Why such extreme reactions amongst the progressive elites? They say it is because of concerns about the independence of the judiciary, corruption, freedom of expression, the rights of Roma and Jewish minorities and refugees.
But there are instances of concern within the EU itself over corruption, freedom of expression and the rights of indigenous peoples such as the Greeks to regulate their own affairs. The underlying reason for the concern in the EU is that Hungary has expressed the EU’s deepest fear.
For the convinced Europhiles, the nation-state is an unfortunate but transitory administrative structure soon to be replaced. They work towards the day when we will inhabit the utopian sunlit uplands where diversity and equality are celebrated in a harmonious mosaic, and national identity and culture are nothing more than a bad dream from which we have all awakened.
Unfortunately for them the ordinary people of Europe do not see things this way, especially not the Hungarians. Hungarians see themselves as belonging to a unique nation with its own language largely incomprehensible to outsiders. They have their own history, heroes, culture and identity. Above all they have their own religion and have no wish to see it swamped by another. They have already endured a century and a half of Muslim domination and have no great desire to repeat the experiment.
‘We shouldn’t forget that the people who are coming here grew up in a different religion and represent a completely different culture,’ Orbán wrote. ‘Most are not Christian, but Muslim.’ He added, ‘That is an important question, because Europe and European culture have Christian roots.’
Immigration as desired by the EU and other globalists would leave Hungary as nothing more than a land mass with a name, empty of content and anything distinctively Hungarian.
Orbán and his Fidesz Party may well have an authoritarian government. No one knows this better than the Hungarians, yet they gave Fidesz a landslide victory.
The Hungarians do not wish to become something new, something un-Hungarian. They have no wish to become a minority in their own land.

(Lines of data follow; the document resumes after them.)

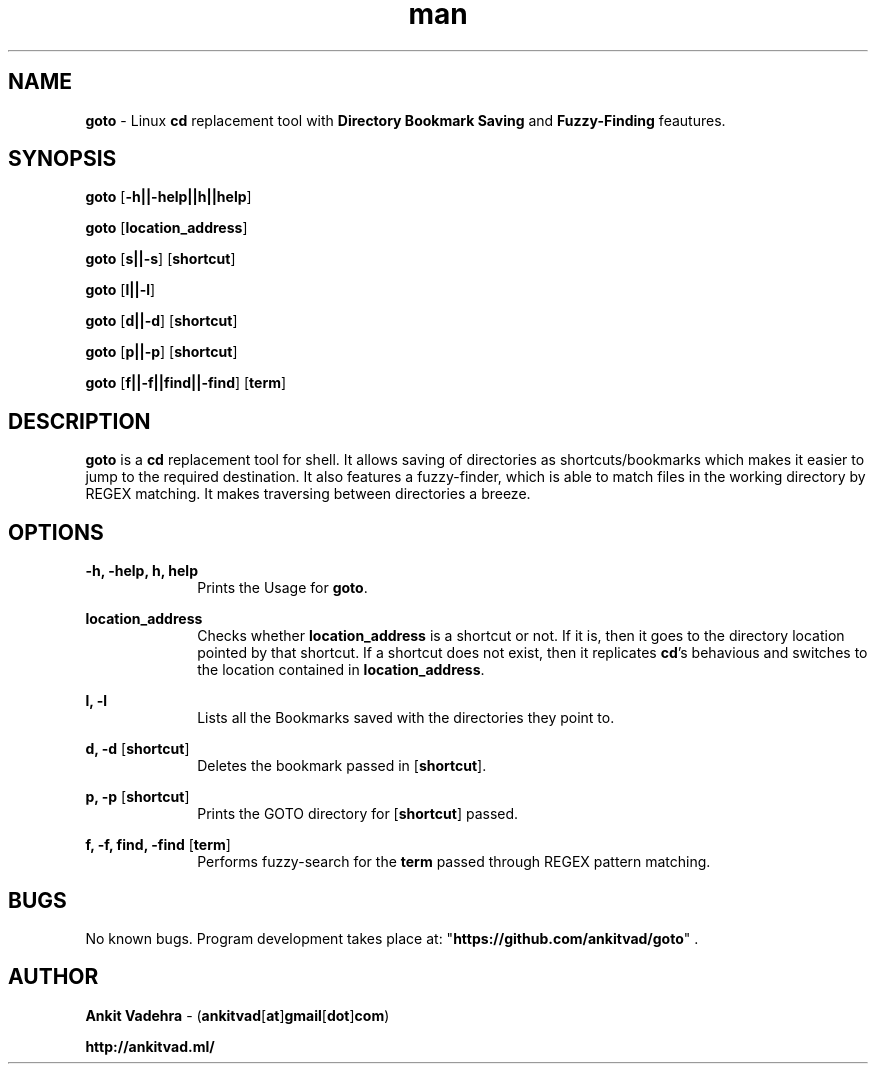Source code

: .\" Manpage for goto.
.\" Contact ankitvad[at]gmail[dot]com, to correct errors or typos.
.TH man 8 "04 January 2014" "1.0" "goto man page"
.SH NAME
\fBgoto\fR \- Linux \fBcd\fR replacement tool with \fBDirectory Bookmark Saving\fR and \fBFuzzy-Finding\fR feautures.
.SH SYNOPSIS
\fBgoto\fR [\fB-h||-help||h||help\fR]
.P
\fBgoto\fR [\fBlocation_address\fR]
.P
\fBgoto\fR [\fBs||-s\fR] [\fBshortcut\fR]
.P
\fBgoto\fR [\fBl||-l\fR]
.P
\fBgoto\fR [\fBd||-d\fR] [\fBshortcut\fR]
.P
\fBgoto\fR [\fBp||-p\fR] [\fBshortcut\fR]
.P
\fBgoto\fR [\fBf||-f||find||-find\fR] [\fBterm\fR] 
.SH DESCRIPTION
\fBgoto\fR is a \fBcd\fR replacement tool for shell. It allows saving of directories as shortcuts/bookmarks which makes it easier to jump to the required destination. It also features a fuzzy-finder, which is able to match files in the working directory by REGEX matching. It makes traversing between directories a breeze.
.SH OPTIONS
.P
\fB-h, -help, h, help\fR
.RS 10
Prints the Usage for \fBgoto\fR.
.RE
.P
\fBlocation_address\fR
.RS 10
Checks whether \fBlocation_address\fR is a shortcut or not. If it is, then it goes to the directory location pointed by that shortcut. If a shortcut does not exist, then it replicates \fBcd\fR's behavious and switches to the location contained in \fBlocation_address\fR.
.RE
.P
\fBl, -l\fR
.RS 10
Lists all the Bookmarks saved with the directories they point to.
.RE
.P
\fBd, -d\fR [\fBshortcut\fR]
.RS 10
Deletes the bookmark passed in [\fBshortcut\fR].
.RE
.P
\fBp, -p\fR [\fBshortcut\fR]
.RS 10
Prints the GOTO directory for [\fBshortcut\fR] passed.
.RE
.P
\fBf, -f, find, -find\fR [\fBterm\fR]
.RS 10
Performs fuzzy-search for the \fBterm\fR passed through REGEX pattern matching.
.RE
.SH BUGS
No known bugs. Program development takes place at: "\fBhttps://github.com/ankitvad/goto\fR" .
.SH AUTHOR
\fBAnkit Vadehra\fR \- (\fBankitvad\fR[\fBat\fR]\fBgmail\fR[\fBdot\fR]\fBcom\fR)
.P
\fBhttp://ankitvad.ml/\fR
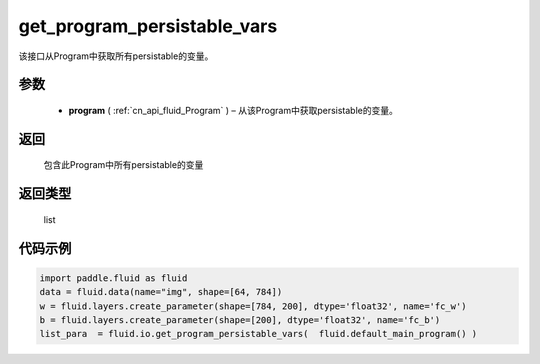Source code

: .. _cn_api_fluid_io_get_program_persistable_vars:

get_program_persistable_vars
-------------------------------

.. py:function:: paddle.fluid.io.get_program_persistable_vars(program)




该接口从Program中获取所有persistable的变量。

参数
::::::::::::

 - **program**  ( :ref:`cn_api_fluid_Program` ) – 从该Program中获取persistable的变量。

返回
::::::::::::
 包含此Program中所有persistable的变量

返回类型
::::::::::::
 list

代码示例
::::::::::::

.. code-block:: python

    import paddle.fluid as fluid
    data = fluid.data(name="img", shape=[64, 784])
    w = fluid.layers.create_parameter(shape=[784, 200], dtype='float32', name='fc_w')
    b = fluid.layers.create_parameter(shape=[200], dtype='float32', name='fc_b')
    list_para  = fluid.io.get_program_persistable_vars(  fluid.default_main_program() )

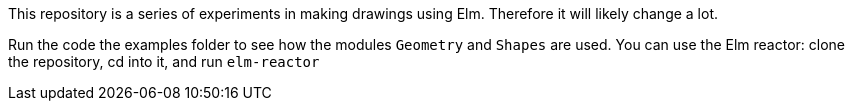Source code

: This repository is a series of experiments in making
drawings using Elm.  Therefore it will likely change a lot.

Run the code the examples folder to see
how the modules `Geometry` and `Shapes` are used. You can use
the Elm reactor: clone the repository, cd into it, and run `elm-reactor`
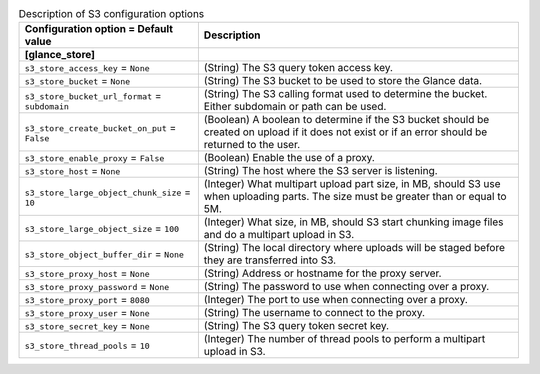 ..
    Warning: Do not edit this file. It is automatically generated from the
    software project's code and your changes will be overwritten.

    The tool to generate this file lives in openstack-doc-tools repository.

    Please make any changes needed in the code, then run the
    autogenerate-config-doc tool from the openstack-doc-tools repository, or
    ask for help on the documentation mailing list, IRC channel or meeting.

.. _glance-s3:

.. list-table:: Description of S3 configuration options
   :header-rows: 1
   :class: config-ref-table

   * - Configuration option = Default value
     - Description
   * - **[glance_store]**
     -
   * - ``s3_store_access_key`` = ``None``
     - (String) The S3 query token access key.
   * - ``s3_store_bucket`` = ``None``
     - (String) The S3 bucket to be used to store the Glance data.
   * - ``s3_store_bucket_url_format`` = ``subdomain``
     - (String) The S3 calling format used to determine the bucket. Either subdomain or path can be used.
   * - ``s3_store_create_bucket_on_put`` = ``False``
     - (Boolean) A boolean to determine if the S3 bucket should be created on upload if it does not exist or if an error should be returned to the user.
   * - ``s3_store_enable_proxy`` = ``False``
     - (Boolean) Enable the use of a proxy.
   * - ``s3_store_host`` = ``None``
     - (String) The host where the S3 server is listening.
   * - ``s3_store_large_object_chunk_size`` = ``10``
     - (Integer) What multipart upload part size, in MB, should S3 use when uploading parts. The size must be greater than or equal to 5M.
   * - ``s3_store_large_object_size`` = ``100``
     - (Integer) What size, in MB, should S3 start chunking image files and do a multipart upload in S3.
   * - ``s3_store_object_buffer_dir`` = ``None``
     - (String) The local directory where uploads will be staged before they are transferred into S3.
   * - ``s3_store_proxy_host`` = ``None``
     - (String) Address or hostname for the proxy server.
   * - ``s3_store_proxy_password`` = ``None``
     - (String) The password to use when connecting over a proxy.
   * - ``s3_store_proxy_port`` = ``8080``
     - (Integer) The port to use when connecting over a proxy.
   * - ``s3_store_proxy_user`` = ``None``
     - (String) The username to connect to the proxy.
   * - ``s3_store_secret_key`` = ``None``
     - (String) The S3 query token secret key.
   * - ``s3_store_thread_pools`` = ``10``
     - (Integer) The number of thread pools to perform a multipart upload in S3.
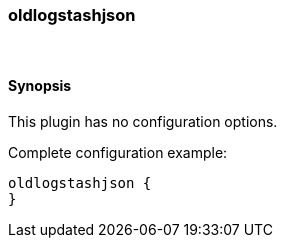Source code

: [[plugins-codecs-oldlogstashjson]]
=== oldlogstashjson



&nbsp;

==== Synopsis

This plugin has no configuration options.


Complete configuration example:

[source,json]
--------------------------
oldlogstashjson {
}
--------------------------



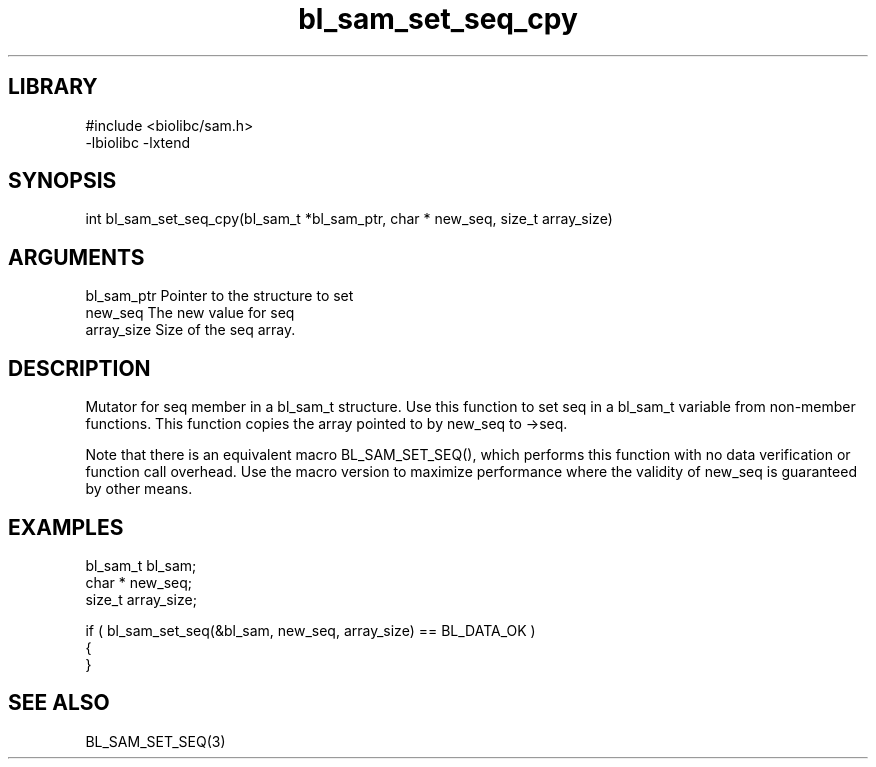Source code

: \" Generated by c2man from bl_sam_set_seq_cpy.c
.TH bl_sam_set_seq_cpy 3

.SH LIBRARY
\" Indicate #includes, library name, -L and -l flags
.nf
.na
#include <biolibc/sam.h>
-lbiolibc -lxtend
.ad
.fi

\" Convention:
\" Underline anything that is typed verbatim - commands, etc.
.SH SYNOPSIS
.PP
.nf 
.na
int     bl_sam_set_seq_cpy(bl_sam_t *bl_sam_ptr, char * new_seq, size_t array_size)
.ad
.fi

.SH ARGUMENTS
.nf
.na
bl_sam_ptr      Pointer to the structure to set
new_seq         The new value for seq
array_size      Size of the seq array.
.ad
.fi

.SH DESCRIPTION

Mutator for seq member in a bl_sam_t structure.
Use this function to set seq in a bl_sam_t variable
from non-member functions.  This function copies the array pointed to
by new_seq to ->seq.

Note that there is an equivalent macro BL_SAM_SET_SEQ(), which performs
this function with no data verification or function call overhead.
Use the macro version to maximize performance where the validity
of new_seq is guaranteed by other means.

.SH EXAMPLES
.nf
.na

bl_sam_t        bl_sam;
char *          new_seq;
size_t          array_size;

if ( bl_sam_set_seq(&bl_sam, new_seq, array_size) == BL_DATA_OK )
{
}
.ad
.fi

.SH SEE ALSO

BL_SAM_SET_SEQ(3)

They have used the tools of democracy to try to preserve their nation. No wonder the EU is up in arms.
The Soros-backed Open Society Foundation has announced that it is moving its Eastern Europe headquarters from Budapest to Berlin. On public radio following the foundation’s announcement, Orbán said: ‘I think you will understand if I fail to cry over its decision to close the headquarters in our capital.’
The retreat of the Open Society Foundation is not enough for Orbán. He vowed ‘The fight against Soros, its liberal ideology, its initiatives on migrants, will continue wherever the foundations of its foundation are.’ Orbán said he believed that the fight against mass immigration is a central theme for the whole of Europe and that he will raise it at the next summit of European Union leaders in June.
If there is a rise in anti-immigrant parties and movements in Europe, and if their electoral success is causing headaches and heartache within the EU, it is entirely the fault of the European elites. They have become so out of touch with the hopes and fears of ordinary citizens they are alienating the people of Europe.
Under the EU the distinctiveness of any European nation would eventually be encased within the pages of history books or celebrated as a quaint vestige of the past. We would be left with a Disneyfied Europe, tea towels and regional food with the odd folk dance thrown in.
Ordinary people still want more than that. Elections in Europe in the next couple of years are likely to be interesting.